Green Dreams concludes with a selection of the designs, numbered so audience members could comment on them

Green Dreams was, perhaps, the most flamboyant of the weekend’s events, which included a wide-ranging pre-Green Dreams keynote speech by Carleton Varney ’58, president and owner of Dorothy Draper and Company, the nation’s oldest interior design firm. Varney also served as a judge at the fashion show, as did New York City-based photographer and fashion designer Brad Walsh ’04 and Oberlin class trustee Assiatou Diallo ’08.

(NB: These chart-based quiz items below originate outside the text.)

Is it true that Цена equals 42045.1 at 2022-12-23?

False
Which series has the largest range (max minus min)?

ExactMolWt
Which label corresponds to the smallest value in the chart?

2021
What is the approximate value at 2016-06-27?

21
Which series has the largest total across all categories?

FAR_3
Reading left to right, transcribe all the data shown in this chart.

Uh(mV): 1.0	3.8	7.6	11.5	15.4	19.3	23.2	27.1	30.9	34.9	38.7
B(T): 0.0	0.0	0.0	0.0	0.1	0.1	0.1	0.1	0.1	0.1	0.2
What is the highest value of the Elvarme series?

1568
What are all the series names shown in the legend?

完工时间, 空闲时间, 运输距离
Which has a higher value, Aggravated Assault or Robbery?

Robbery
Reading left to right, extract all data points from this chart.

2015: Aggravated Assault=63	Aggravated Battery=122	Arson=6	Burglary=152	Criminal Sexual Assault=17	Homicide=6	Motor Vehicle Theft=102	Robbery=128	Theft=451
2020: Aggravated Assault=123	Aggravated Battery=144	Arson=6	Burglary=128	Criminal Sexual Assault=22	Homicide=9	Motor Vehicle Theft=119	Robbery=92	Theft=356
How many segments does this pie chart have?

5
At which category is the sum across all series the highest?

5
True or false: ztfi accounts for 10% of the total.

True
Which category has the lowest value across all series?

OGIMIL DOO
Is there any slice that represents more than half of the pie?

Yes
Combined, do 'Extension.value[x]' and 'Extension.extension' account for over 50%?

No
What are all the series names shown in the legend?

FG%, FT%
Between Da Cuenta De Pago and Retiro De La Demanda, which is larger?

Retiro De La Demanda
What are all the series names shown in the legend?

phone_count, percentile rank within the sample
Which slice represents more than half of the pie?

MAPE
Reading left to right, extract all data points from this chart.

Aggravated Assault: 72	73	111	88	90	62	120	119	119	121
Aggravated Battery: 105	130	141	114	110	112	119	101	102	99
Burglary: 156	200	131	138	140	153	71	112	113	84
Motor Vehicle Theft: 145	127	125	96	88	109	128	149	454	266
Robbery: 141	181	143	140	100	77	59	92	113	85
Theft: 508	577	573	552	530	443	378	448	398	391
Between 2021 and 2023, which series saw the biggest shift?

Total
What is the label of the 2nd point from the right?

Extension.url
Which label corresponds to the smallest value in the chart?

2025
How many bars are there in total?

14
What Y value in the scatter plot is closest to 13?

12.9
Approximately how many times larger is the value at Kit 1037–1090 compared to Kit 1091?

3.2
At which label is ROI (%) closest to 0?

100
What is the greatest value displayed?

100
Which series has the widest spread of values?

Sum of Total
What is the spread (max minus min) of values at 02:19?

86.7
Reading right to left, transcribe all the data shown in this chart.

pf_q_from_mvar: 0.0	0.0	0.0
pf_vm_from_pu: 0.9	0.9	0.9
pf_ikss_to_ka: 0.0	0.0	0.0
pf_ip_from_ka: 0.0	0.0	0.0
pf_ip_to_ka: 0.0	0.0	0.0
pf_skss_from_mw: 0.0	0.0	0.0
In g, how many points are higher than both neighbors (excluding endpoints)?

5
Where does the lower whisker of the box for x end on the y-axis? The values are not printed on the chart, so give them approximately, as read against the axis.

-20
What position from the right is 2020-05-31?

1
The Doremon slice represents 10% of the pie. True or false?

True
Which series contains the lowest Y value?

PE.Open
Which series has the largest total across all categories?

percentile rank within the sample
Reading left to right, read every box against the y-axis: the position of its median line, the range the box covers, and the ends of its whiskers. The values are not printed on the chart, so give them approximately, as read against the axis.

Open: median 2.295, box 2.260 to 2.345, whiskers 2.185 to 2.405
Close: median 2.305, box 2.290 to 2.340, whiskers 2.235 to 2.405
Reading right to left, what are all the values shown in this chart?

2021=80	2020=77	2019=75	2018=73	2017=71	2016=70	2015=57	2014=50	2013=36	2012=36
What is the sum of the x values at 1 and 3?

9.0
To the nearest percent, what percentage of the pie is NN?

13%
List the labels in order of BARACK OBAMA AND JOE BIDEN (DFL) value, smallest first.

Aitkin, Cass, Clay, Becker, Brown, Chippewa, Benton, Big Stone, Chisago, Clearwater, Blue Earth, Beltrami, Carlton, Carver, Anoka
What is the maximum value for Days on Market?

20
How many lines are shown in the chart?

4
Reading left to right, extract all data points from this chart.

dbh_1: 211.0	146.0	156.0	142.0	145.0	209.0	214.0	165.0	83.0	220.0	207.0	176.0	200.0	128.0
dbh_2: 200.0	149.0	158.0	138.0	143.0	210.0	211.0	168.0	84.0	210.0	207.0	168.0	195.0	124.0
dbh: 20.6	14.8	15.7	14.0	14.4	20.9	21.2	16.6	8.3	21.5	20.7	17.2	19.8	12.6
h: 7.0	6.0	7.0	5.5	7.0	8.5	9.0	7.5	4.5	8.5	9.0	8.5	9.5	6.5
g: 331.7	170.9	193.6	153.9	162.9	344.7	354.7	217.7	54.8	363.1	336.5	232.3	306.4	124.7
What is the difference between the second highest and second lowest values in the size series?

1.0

In all, about a dozen alumni participated in the weekend’s events as panelists, speakers, and judges, offering their expertise and commentary from a wide range of backgrounds. In addition to those already mentioned, they included: Eric Einhorn ’02, Marcia Hoskins Fardella ’74, Jonathan Kirschenfeld ’76, Amanda Medress ’09, Peter Nicholson ’91, Michael O’Donnell ’75, Thomas Shepard ’58, Steven Roth ’77, and David Stull ’90, dean of the conservatory.

"The symposium as a whole sought to underscore the power of design by showcasing the work of our alumni," says Andrea Kalyn, director of the Creativity & Leadership Project. "They presented a tremendous example to our students, and we are extremely grateful for their participation and engagement."